Elsewhere, even though Standard & Poors has reduced MediaNews debt rating a couple of times in the last 30 days and made all sorts of noises about the company perhaps not keeping to its debt covenants, it also points out that the company is masterful at getting new capital when necessary – could Hearst be enticed to increase its MediaNews relationship?

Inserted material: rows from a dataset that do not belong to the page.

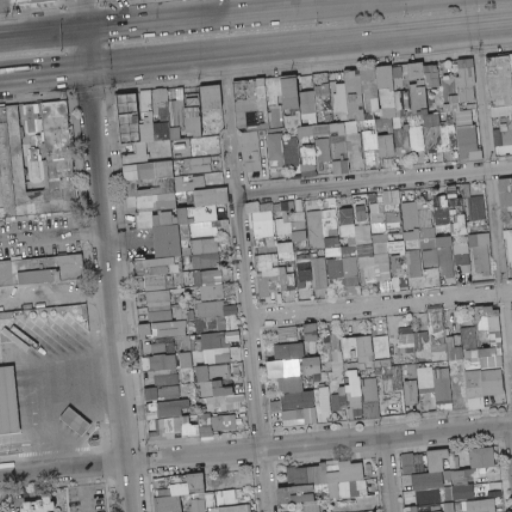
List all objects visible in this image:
road: (79, 34)
gas station: (3, 385)
gas station: (64, 405)
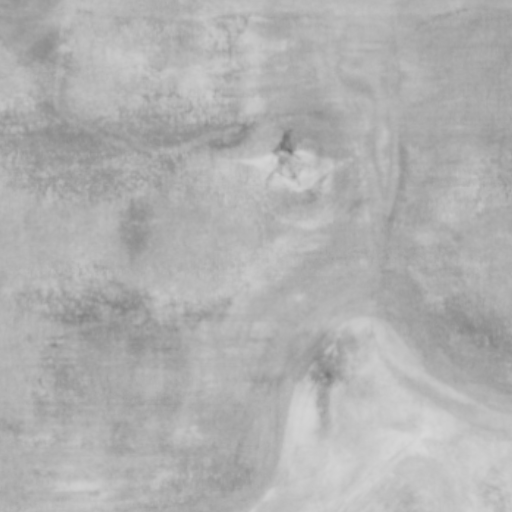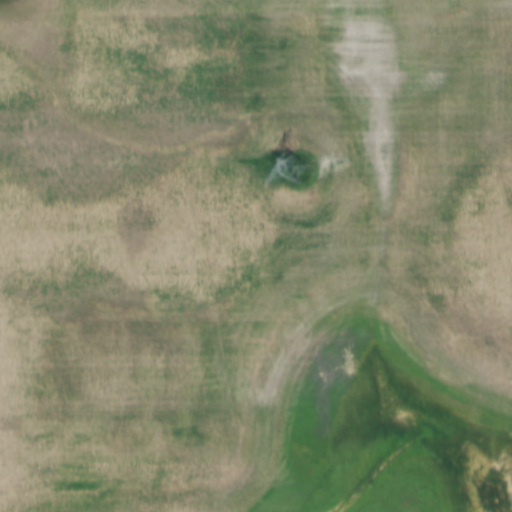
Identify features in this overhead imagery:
power tower: (300, 171)
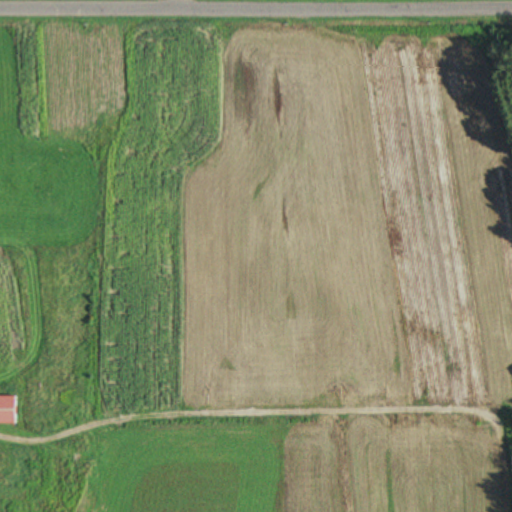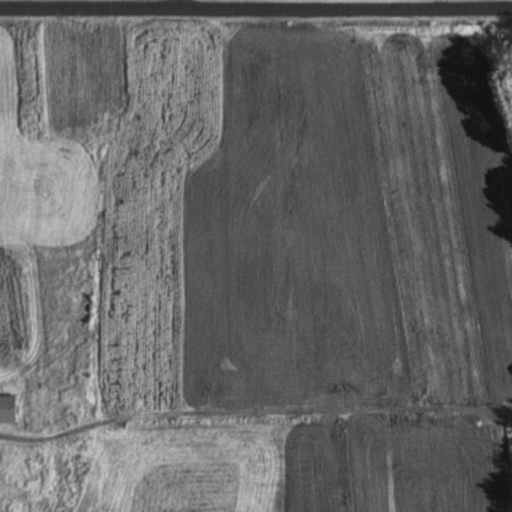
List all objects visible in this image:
road: (256, 13)
building: (7, 409)
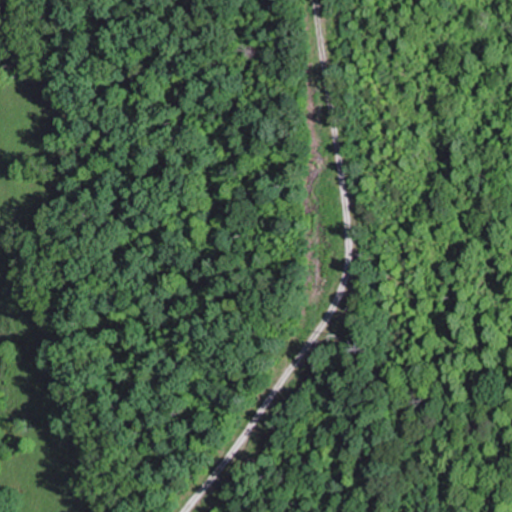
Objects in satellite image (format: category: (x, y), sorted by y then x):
road: (17, 245)
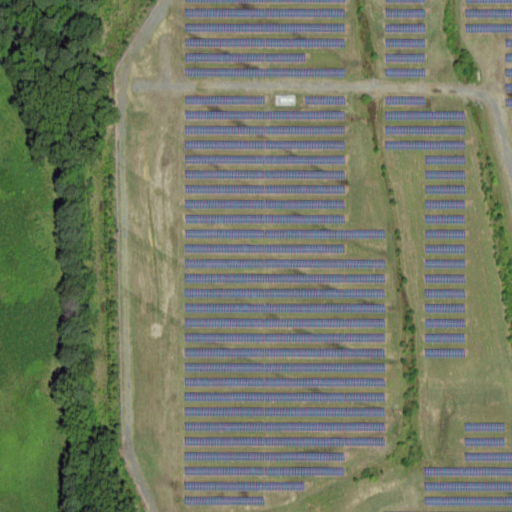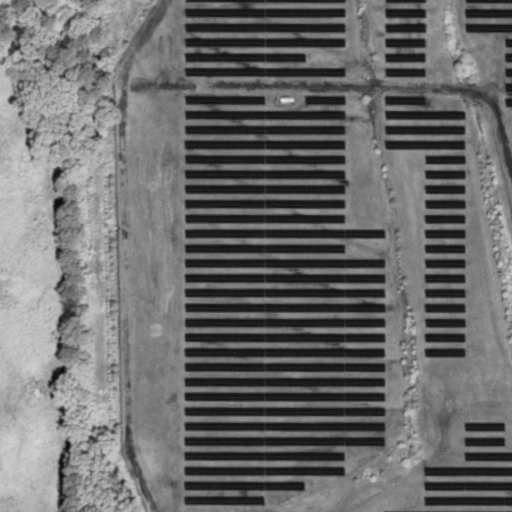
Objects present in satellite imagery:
road: (167, 60)
road: (346, 84)
road: (125, 252)
solar farm: (317, 255)
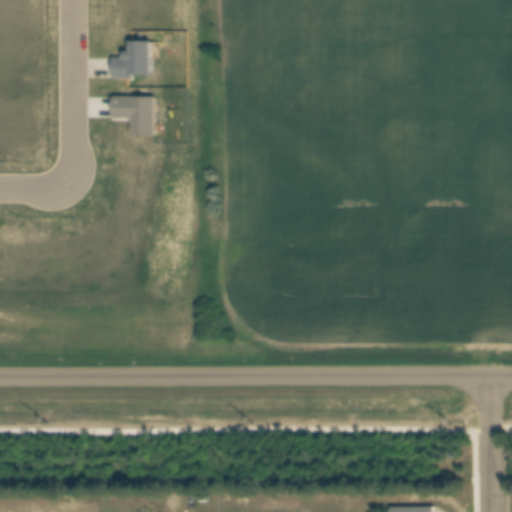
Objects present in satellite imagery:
building: (135, 68)
building: (135, 119)
road: (69, 122)
road: (255, 373)
road: (493, 442)
building: (412, 509)
building: (418, 510)
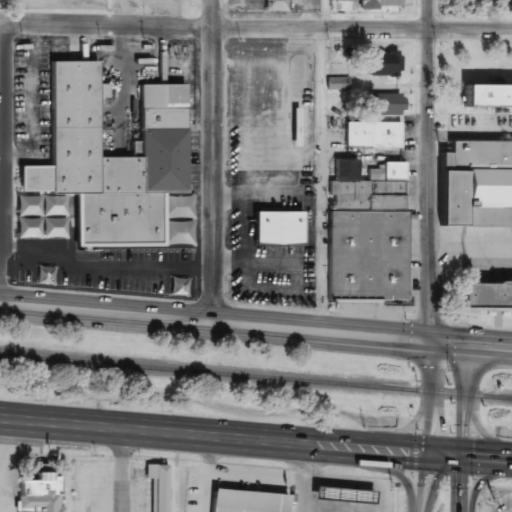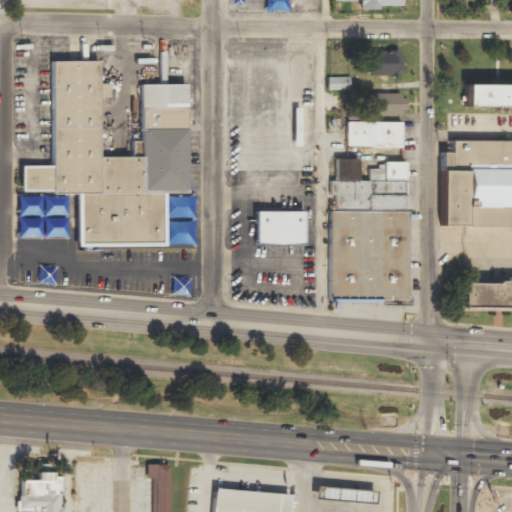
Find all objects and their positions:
building: (344, 0)
building: (378, 3)
building: (380, 3)
road: (325, 14)
road: (255, 28)
building: (383, 61)
building: (383, 62)
building: (339, 81)
building: (336, 82)
building: (488, 95)
building: (489, 95)
building: (387, 103)
building: (385, 104)
building: (373, 132)
building: (372, 134)
building: (134, 145)
building: (111, 159)
road: (213, 159)
building: (116, 164)
road: (426, 171)
road: (320, 179)
building: (476, 183)
building: (476, 183)
building: (41, 217)
building: (277, 227)
building: (275, 229)
building: (369, 232)
building: (367, 234)
building: (484, 293)
building: (486, 295)
road: (256, 324)
traffic signals: (428, 342)
traffic signals: (470, 346)
railway: (256, 376)
road: (430, 396)
road: (467, 399)
road: (398, 432)
road: (255, 437)
road: (484, 437)
traffic signals: (427, 451)
traffic signals: (464, 453)
road: (389, 467)
road: (124, 469)
road: (300, 476)
road: (483, 480)
road: (422, 481)
road: (464, 482)
building: (157, 486)
building: (158, 486)
building: (38, 491)
building: (39, 494)
building: (344, 494)
building: (340, 495)
building: (247, 501)
building: (245, 502)
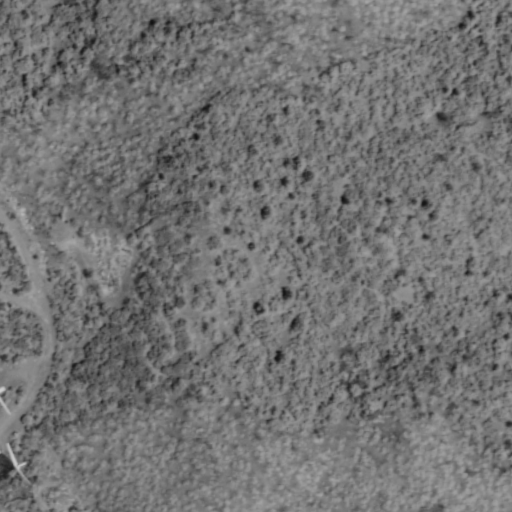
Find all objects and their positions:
road: (59, 325)
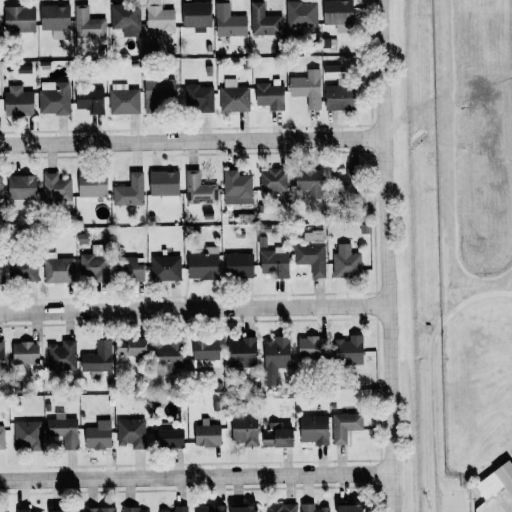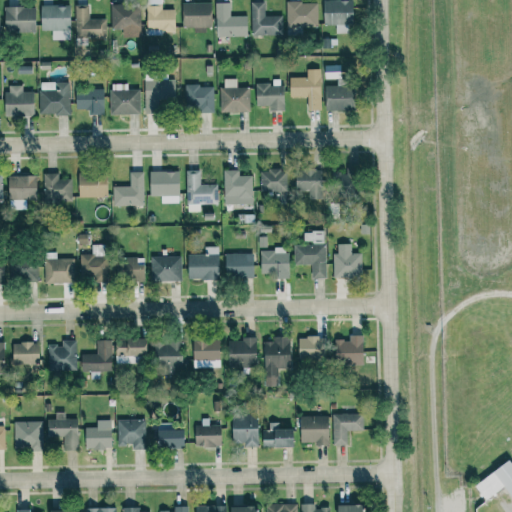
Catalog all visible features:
building: (301, 14)
building: (196, 15)
building: (338, 15)
building: (159, 19)
building: (19, 20)
building: (126, 20)
building: (55, 21)
building: (228, 22)
building: (264, 22)
building: (88, 24)
building: (307, 88)
building: (159, 93)
building: (269, 95)
building: (53, 97)
building: (199, 97)
building: (233, 97)
building: (339, 98)
building: (123, 99)
building: (89, 100)
building: (18, 101)
road: (191, 146)
building: (272, 179)
building: (342, 181)
building: (309, 182)
building: (92, 184)
building: (164, 185)
building: (0, 186)
building: (56, 187)
building: (21, 188)
building: (236, 188)
building: (129, 191)
building: (198, 191)
building: (313, 237)
building: (83, 244)
airport: (475, 247)
road: (385, 255)
building: (311, 258)
building: (274, 262)
building: (94, 263)
building: (203, 264)
building: (346, 264)
building: (238, 265)
building: (131, 268)
building: (165, 268)
building: (1, 269)
building: (22, 269)
building: (58, 269)
road: (193, 312)
building: (130, 346)
building: (310, 347)
building: (349, 350)
building: (167, 351)
building: (242, 351)
building: (205, 352)
building: (25, 353)
building: (62, 356)
building: (1, 357)
building: (275, 358)
building: (98, 360)
road: (433, 377)
building: (345, 426)
building: (63, 429)
building: (244, 429)
building: (313, 429)
building: (131, 432)
building: (28, 434)
building: (98, 435)
building: (168, 435)
building: (206, 435)
building: (276, 436)
building: (2, 438)
road: (195, 475)
building: (506, 477)
building: (496, 480)
building: (280, 507)
building: (209, 508)
building: (312, 508)
building: (349, 508)
building: (99, 509)
building: (130, 509)
building: (177, 509)
building: (243, 509)
building: (22, 510)
building: (59, 510)
building: (3, 511)
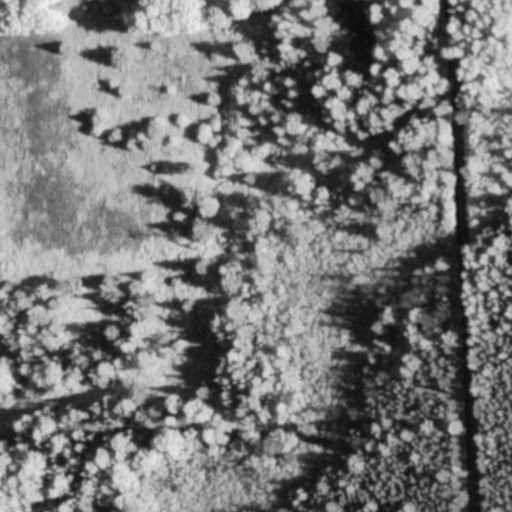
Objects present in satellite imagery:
road: (438, 256)
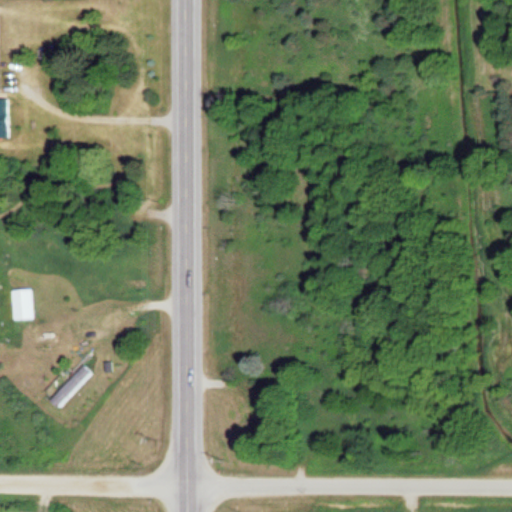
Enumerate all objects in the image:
building: (7, 117)
road: (189, 255)
building: (28, 302)
building: (76, 384)
road: (95, 483)
road: (351, 485)
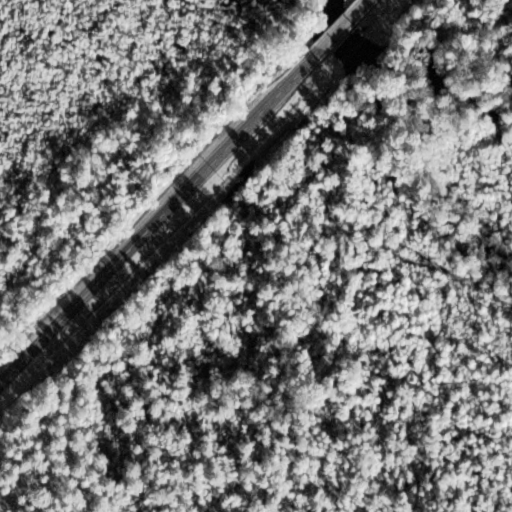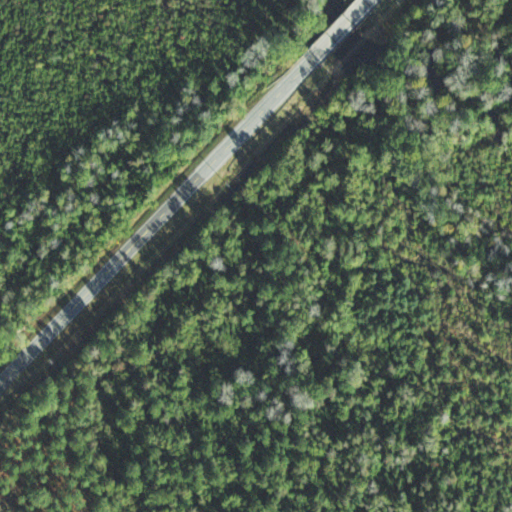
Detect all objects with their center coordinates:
road: (367, 1)
road: (344, 26)
road: (161, 217)
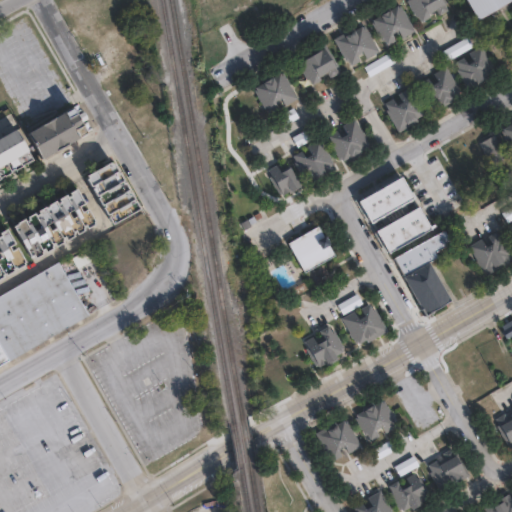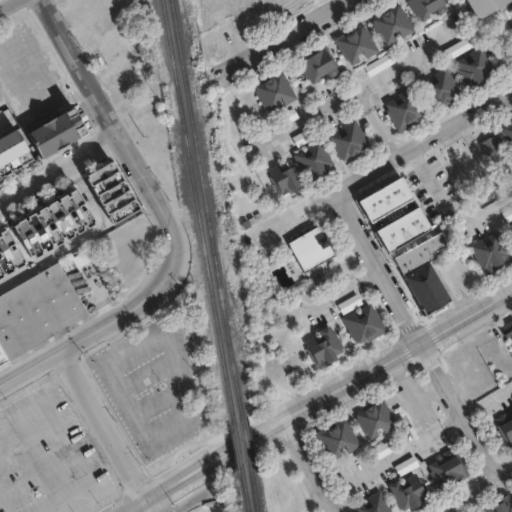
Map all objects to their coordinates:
road: (10, 6)
building: (482, 6)
building: (486, 6)
building: (511, 7)
building: (424, 9)
building: (426, 9)
building: (391, 24)
building: (389, 25)
road: (282, 39)
building: (353, 43)
building: (355, 44)
building: (455, 48)
building: (118, 53)
building: (113, 58)
building: (378, 63)
road: (35, 65)
road: (80, 66)
building: (315, 66)
building: (317, 66)
building: (474, 68)
building: (473, 74)
building: (437, 87)
building: (439, 87)
road: (363, 88)
building: (272, 91)
building: (274, 92)
road: (32, 108)
building: (401, 109)
building: (402, 109)
road: (308, 120)
road: (5, 125)
building: (55, 129)
building: (508, 131)
building: (56, 132)
building: (507, 132)
building: (347, 140)
building: (347, 140)
building: (491, 147)
building: (492, 148)
building: (13, 153)
building: (313, 159)
building: (311, 160)
road: (60, 168)
road: (389, 171)
building: (283, 178)
building: (283, 180)
building: (109, 188)
building: (111, 192)
road: (152, 195)
building: (386, 198)
railway: (206, 208)
railway: (197, 210)
building: (393, 213)
building: (507, 218)
building: (50, 221)
building: (52, 223)
building: (510, 226)
building: (308, 248)
building: (310, 248)
building: (493, 249)
building: (7, 252)
building: (490, 252)
building: (9, 254)
building: (84, 258)
building: (423, 273)
building: (424, 279)
building: (37, 310)
building: (37, 312)
building: (360, 320)
building: (363, 322)
building: (506, 329)
building: (507, 330)
road: (95, 331)
road: (415, 340)
building: (321, 345)
building: (323, 346)
road: (396, 356)
road: (504, 391)
building: (372, 419)
building: (374, 419)
building: (506, 426)
building: (506, 426)
road: (105, 430)
building: (335, 439)
building: (337, 439)
railway: (246, 440)
railway: (236, 444)
building: (382, 449)
road: (406, 449)
building: (405, 465)
road: (200, 466)
road: (306, 466)
building: (445, 469)
building: (445, 469)
railway: (253, 487)
railway: (243, 490)
building: (410, 490)
road: (475, 490)
building: (407, 492)
road: (46, 503)
building: (372, 503)
building: (372, 505)
building: (500, 505)
building: (501, 505)
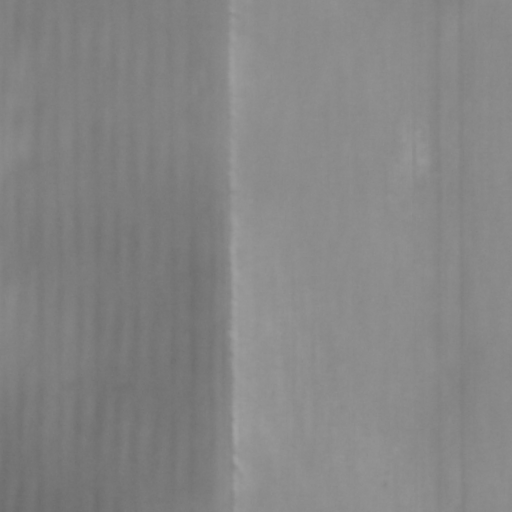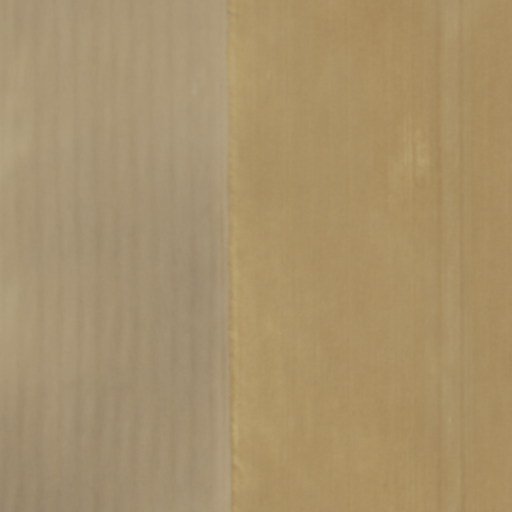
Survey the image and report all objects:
crop: (255, 255)
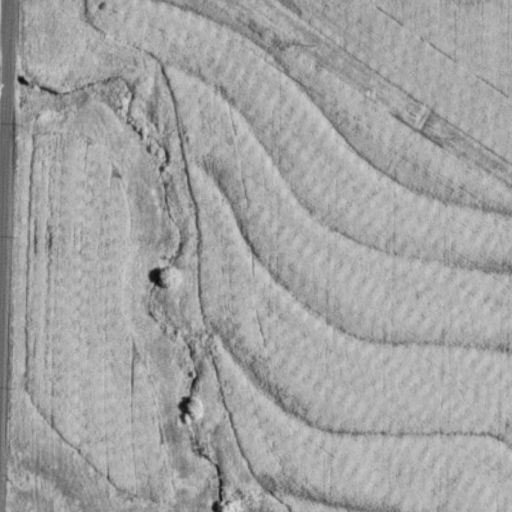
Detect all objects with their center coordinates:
crop: (425, 60)
road: (3, 135)
crop: (245, 276)
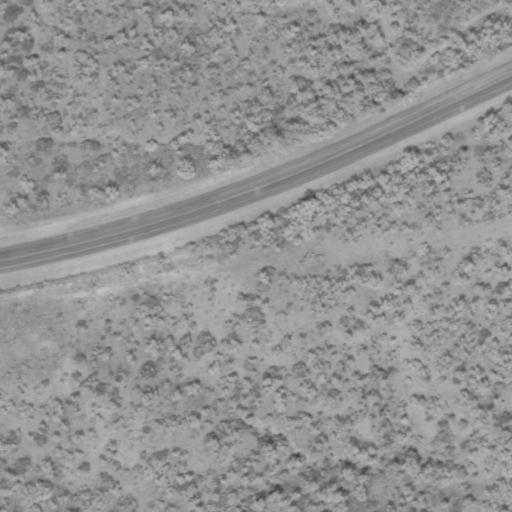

“Lean Dean” Singleton, meanwhile, is losing no opportunity to save costs. He has combined backroom operations for most of his Northern California newspapers, he has editorial supplying stories to sister publications that were once competitors covering the same beats so now there is no overlap – and very little competitive reporting of local issues – and in Southern California he basically dumped the Long Beach Press Telegram with its 88,000 circulation – for many years a real Ridder advertising powerhouse  even before Knight came along – into its neighborly South Bay Daily Breeze with circulation of 65,000  and everything is run out of the Daily Breeze’s Torrance  headquarters, 10 miles (16km) north of Long Beach.

Everyone knows that once Sam Zell got his hands on Tribune he wasn’t about to screw up the investment by missing debt payments or falling foul of debt covenants. But whereas before he had a “no sale” sign on the newspaper properties, apparently he has now hung out the “For Sale” sign on Newsday.

Rupert Murdoch would love to get his hands on Newsday (competition authorities allowing) for the synergies (read: savings) it could bring to back office functions at his New York Post that still loses millions of dollars annually. That’s probably why Mort Zuckerman, publisher of the New York Daily News, has also expressed interest, and thus with that kind of competition Newsday may be the one newspaper (the Los Angeles Times possibly a second) where the going price could be higher than financial market value.

When Murdoch wants something badly enough he’s not afraid to pay over the odds (the $5 billion plus for Dow Jones proved that yet again) and Zell and Murdoch have been discussing Tribune newspapers in California and Florida possibly printing the Wall Street Journal so one could almost see a win-win deal in the making.

For those newspapers without the benefit of a group behind them, that are trying to stand on their own two feet, the job is becoming increasingly difficult. Everyone understands the web is the future but the problem is that these print entities can’t wait for web revenues to be where they need to be. And with the financial markets as skittish as they are these days this is no time to give bankers an excuse to call in the loan.

The end results will be more of the same – print newspapers will continue to cut expenses, some of which we the readers will notice and some we won’t, their editorial and advertising product will continue to deteriorate, and eventually we readers will reach the point where we decide we are no longer getting our money’s worth and we all go elsewhere. The gamble for publishers is just how much deterioration we will accept before we truly abandon ship?